Peak used a variety of materials in his art. “One thing about my father is that he was very versatile,” says his son. “If it was a western like ‘The Missouri Breaks,’ that would be a western look with charcoals. But if it was like ‘Our Man Flint’ with James Coburn, he would use bright colors. He would use oils, acrylics, charcoals, and sometimes he would mix all of them.”

Peak, born in 1927 in Denver and raised in Wichita, Kan., had humble beginnings. “When he was 12, his mother, who passed away when he was 13, gave him a set of watercolors and a little drawing board, and he couldn’t get away from it,” says Tom Peak. “He spent a few years in the service when he was young, and to make extra money he used to draw portraits of the guys.”
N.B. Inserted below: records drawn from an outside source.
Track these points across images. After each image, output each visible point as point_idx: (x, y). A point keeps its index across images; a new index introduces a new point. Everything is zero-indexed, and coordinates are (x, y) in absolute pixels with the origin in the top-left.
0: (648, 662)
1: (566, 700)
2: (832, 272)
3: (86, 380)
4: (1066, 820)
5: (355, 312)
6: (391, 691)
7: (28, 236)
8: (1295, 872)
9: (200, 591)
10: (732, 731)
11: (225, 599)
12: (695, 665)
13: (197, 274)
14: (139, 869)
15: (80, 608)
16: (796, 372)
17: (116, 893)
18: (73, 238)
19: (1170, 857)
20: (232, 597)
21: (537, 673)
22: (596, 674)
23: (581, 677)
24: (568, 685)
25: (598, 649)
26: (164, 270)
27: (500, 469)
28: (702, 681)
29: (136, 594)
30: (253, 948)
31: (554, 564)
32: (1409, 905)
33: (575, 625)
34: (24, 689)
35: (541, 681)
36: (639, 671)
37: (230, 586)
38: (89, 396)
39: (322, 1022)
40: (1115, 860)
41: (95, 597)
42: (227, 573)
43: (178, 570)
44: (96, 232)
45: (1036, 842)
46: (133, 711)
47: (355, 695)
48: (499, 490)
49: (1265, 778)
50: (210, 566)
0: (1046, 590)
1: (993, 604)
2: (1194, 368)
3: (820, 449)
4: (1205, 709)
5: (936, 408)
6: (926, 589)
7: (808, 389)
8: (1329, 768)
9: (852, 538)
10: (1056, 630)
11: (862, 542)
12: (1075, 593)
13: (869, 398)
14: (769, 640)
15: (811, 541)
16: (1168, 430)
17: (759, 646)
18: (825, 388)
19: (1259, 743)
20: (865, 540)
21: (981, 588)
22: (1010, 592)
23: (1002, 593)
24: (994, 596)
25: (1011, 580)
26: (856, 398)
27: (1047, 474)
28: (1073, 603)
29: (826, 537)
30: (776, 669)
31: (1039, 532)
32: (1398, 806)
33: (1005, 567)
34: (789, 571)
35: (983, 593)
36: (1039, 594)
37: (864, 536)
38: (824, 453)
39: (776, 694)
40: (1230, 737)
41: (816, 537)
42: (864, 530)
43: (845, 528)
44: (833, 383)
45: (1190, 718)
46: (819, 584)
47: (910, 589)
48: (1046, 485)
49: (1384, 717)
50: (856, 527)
He went to the Art Center College of Design, then in Los Angeles. Later he moved to New York and worked in advertising at Chaite Studios. “Everybody was telling him his work was wrong -- it was too colorful and too loose. They said you have to tighten up your illustrations.”
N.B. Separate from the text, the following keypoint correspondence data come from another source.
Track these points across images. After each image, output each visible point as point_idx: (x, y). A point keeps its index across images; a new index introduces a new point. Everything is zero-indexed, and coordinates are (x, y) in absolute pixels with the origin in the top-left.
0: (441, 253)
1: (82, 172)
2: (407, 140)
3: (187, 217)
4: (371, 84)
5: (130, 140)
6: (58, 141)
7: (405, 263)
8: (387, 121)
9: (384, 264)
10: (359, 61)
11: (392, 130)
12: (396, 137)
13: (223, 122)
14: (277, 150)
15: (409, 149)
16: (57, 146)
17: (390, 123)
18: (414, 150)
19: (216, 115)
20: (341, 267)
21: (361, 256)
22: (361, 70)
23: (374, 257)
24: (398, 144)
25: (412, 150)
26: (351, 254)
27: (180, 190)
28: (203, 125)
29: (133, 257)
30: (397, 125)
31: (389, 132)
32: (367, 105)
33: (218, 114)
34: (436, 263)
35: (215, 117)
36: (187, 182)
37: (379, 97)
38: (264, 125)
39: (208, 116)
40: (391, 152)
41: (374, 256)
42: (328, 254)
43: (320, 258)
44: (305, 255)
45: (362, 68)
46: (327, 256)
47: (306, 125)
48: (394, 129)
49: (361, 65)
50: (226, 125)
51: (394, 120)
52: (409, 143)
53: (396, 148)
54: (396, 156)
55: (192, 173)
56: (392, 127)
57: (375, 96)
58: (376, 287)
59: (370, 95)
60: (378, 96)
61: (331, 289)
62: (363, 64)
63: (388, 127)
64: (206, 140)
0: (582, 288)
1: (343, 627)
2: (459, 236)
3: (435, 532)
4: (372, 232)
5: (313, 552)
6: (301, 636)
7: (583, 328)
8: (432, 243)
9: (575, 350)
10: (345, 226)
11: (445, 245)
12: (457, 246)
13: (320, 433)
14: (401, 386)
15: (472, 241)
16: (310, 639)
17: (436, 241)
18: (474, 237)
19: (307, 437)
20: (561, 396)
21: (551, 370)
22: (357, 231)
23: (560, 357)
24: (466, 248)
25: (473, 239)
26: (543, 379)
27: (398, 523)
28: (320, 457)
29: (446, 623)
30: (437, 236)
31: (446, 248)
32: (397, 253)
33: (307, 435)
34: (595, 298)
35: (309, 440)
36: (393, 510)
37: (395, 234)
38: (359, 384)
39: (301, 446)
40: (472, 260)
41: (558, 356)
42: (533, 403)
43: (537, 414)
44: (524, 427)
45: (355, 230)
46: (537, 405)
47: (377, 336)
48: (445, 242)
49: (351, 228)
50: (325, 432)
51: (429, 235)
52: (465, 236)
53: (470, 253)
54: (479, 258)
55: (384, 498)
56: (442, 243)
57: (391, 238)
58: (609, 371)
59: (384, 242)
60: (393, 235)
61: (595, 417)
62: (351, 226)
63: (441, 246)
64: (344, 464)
But one man at the company liked his work, and soon Peak was doing an ad campaign for Old Hickory Bourbon. Later, he was hired to do ads for companies such as 7-Up and TWA airlines. “My father said, ‘I came into the scene when the advertising world was looking for something fresh and new.’ ”

Peak broke into movies with 1961’s “West Side Story” and hit his stride with 1964’s pastel poster of “My Fair Lady,” with Audrey Hepburn and Rex Harrison. “After that, he took off in the movies,” says his son.